[RECORDS TO PROCESS — start]
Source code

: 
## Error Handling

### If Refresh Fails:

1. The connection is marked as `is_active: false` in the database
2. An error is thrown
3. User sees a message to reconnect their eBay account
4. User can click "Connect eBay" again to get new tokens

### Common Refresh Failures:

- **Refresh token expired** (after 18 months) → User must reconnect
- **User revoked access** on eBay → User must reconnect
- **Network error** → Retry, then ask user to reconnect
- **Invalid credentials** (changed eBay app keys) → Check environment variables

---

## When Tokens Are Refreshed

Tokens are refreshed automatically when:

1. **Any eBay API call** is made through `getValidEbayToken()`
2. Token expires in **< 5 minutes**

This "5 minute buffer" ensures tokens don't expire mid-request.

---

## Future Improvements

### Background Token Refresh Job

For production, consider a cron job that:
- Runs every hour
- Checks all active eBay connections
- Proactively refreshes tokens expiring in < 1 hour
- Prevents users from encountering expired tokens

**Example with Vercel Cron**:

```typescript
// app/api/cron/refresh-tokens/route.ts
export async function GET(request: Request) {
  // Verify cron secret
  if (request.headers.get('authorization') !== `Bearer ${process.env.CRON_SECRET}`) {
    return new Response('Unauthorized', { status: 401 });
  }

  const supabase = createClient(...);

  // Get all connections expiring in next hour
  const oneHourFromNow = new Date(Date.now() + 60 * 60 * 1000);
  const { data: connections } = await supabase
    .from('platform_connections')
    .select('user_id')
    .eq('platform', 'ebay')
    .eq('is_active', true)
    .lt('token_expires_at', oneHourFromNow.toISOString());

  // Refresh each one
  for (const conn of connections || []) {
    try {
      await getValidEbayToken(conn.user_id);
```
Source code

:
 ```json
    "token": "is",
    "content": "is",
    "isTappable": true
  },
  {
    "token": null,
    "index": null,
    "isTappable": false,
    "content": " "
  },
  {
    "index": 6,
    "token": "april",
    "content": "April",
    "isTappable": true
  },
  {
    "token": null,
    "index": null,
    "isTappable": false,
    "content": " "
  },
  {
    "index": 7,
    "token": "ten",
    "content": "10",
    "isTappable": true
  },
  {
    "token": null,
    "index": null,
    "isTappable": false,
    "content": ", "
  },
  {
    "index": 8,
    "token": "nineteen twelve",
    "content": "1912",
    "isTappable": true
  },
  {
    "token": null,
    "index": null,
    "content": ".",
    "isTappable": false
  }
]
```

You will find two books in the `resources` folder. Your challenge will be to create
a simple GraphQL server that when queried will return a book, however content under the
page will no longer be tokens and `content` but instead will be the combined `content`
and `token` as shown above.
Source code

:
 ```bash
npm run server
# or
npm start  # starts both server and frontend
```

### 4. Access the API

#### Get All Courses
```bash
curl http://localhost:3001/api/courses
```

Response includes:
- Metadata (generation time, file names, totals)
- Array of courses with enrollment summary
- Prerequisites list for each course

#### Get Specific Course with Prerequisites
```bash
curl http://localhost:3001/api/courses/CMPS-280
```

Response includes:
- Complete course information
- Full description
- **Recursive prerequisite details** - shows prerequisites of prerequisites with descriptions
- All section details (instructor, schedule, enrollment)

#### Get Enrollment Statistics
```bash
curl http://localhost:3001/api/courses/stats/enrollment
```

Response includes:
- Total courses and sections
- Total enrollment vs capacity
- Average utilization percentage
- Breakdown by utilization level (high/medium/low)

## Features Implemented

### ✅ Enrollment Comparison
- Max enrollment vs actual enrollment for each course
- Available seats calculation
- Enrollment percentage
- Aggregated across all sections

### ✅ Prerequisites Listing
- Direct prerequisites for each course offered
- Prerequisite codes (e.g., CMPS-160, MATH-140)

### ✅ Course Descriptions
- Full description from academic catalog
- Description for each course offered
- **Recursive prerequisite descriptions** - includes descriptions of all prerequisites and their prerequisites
[RECORDS TO PROCESS — finish]
> **WORK INSTRUCTIONS**
With nothing left out, print the data above exactly.

> **RESPONSE TO THE TASK**
Source code

: 
## Error Handling

### If Refresh Fails:

1. The connection is marked as `is_active: false` in the database
2. An error is thrown
3. User sees a message to reconnect their eBay account
4. User can click "Connect eBay" again to get new tokens

### Common Refresh Failures:

- **Refresh token expired** (after 18 months) → User must reconnect
- **User revoked access** on eBay → User must reconnect
- **Network error** → Retry, then ask user to reconnect
- **Invalid credentials** (changed eBay app keys) → Check environment variables

---

## When Tokens Are Refreshed

Tokens are refreshed automatically when:

1. **Any eBay API call** is made through `getValidEbayToken()`
2. Token expires in **< 5 minutes**

This "5 minute buffer" ensures tokens don't expire mid-request.

---

## Future Improvements

### Background Token Refresh Job

For production, consider a cron job that:
- Runs every hour
- Checks all active eBay connections
- Proactively refreshes tokens expiring in < 1 hour
- Prevents users from encountering expired tokens

**Example with Vercel Cron**:

```typescript
// app/api/cron/refresh-tokens/route.ts
export async function GET(request: Request) {
  // Verify cron secret
  if (request.headers.get('authorization') !== `Bearer ${process.env.CRON_SECRET}`) {
    return new Response('Unauthorized', { status: 401 });
  }

  const supabase = createClient(...);

  // Get all connections expiring in next hour
  const oneHourFromNow = new Date(Date.now() + 60 * 60 * 1000);
  const { data: connections } = await supabase
    .from('platform_connections')
    .select('user_id')
    .eq('platform', 'ebay')
    .eq('is_active', true)
    .lt('token_expires_at', oneHourFromNow.toISOString());

  // Refresh each one
  for (const conn of connections || []) {
    try {
      await getValidEbayToken(conn.user_id);
```
Source code

:
 ```json
    "token": "is",
    "content": "is",
    "isTappable": true
  },
  {
    "token": null,
    "index": null,
    "isTappable": false,
    "content": " "
  },
  {
    "index": 6,
    "token": "april",
    "content": "April",
    "isTappable": true
  },
  {
    "token": null,
    "index": null,
    "isTappable": false,
    "content": " "
  },
  {
    "index": 7,
    "token": "ten",
    "content": "10",
    "isTappable": true
  },
  {
    "token": null,
    "index": null,
    "isTappable": false,
    "content": ", "
  },
  {
    "index": 8,
    "token": "nineteen twelve",
    "content": "1912",
    "isTappable": true
  },
  {
    "token": null,
    "index": null,
    "content": ".",
    "isTappable": false
  }
]
```

You will find two books in the `resources` folder. Your challenge will be to create
a simple GraphQL server that when queried will return a book, however content under the
page will no longer be tokens and `content` but instead will be the combined `content`
and `token` as shown above.
Source code

:
 ```bash
npm run server
# or
npm start  # starts both server and frontend
```

### 4. Access the API

#### Get All Courses
```bash
curl http://localhost:3001/api/courses
```

Response includes:
- Metadata (generation time, file names, totals)
- Array of courses with enrollment summary
- Prerequisites list for each course

#### Get Specific Course with Prerequisites
```bash
curl http://localhost:3001/api/courses/CMPS-280
```

Response includes:
- Complete course information
- Full description
- **Recursive prerequisite details** - shows prerequisites of prerequisites with descriptions
- All section details (instructor, schedule, enrollment)

#### Get Enrollment Statistics
```bash
curl http://localhost:3001/api/courses/stats/enrollment
```

Response includes:
- Total courses and sections
- Total enrollment vs capacity
- Average utilization percentage
- Breakdown by utilization level (high/medium/low)

## Features Implemented

### ✅ Enrollment Comparison
- Max enrollment vs actual enrollment for each course
- Available seats calculation
- Enrollment percentage
- Aggregated across all sections

### ✅ Prerequisites Listing
- Direct prerequisites for each course offered
- Prerequisite codes (e.g., CMPS-160, MATH-140)

### ✅ Course Descriptions
- Full description from academic catalog
- Description for each course offered
- **Recursive prerequisite descriptions** - includes descriptions of all prerequisites and their prerequisites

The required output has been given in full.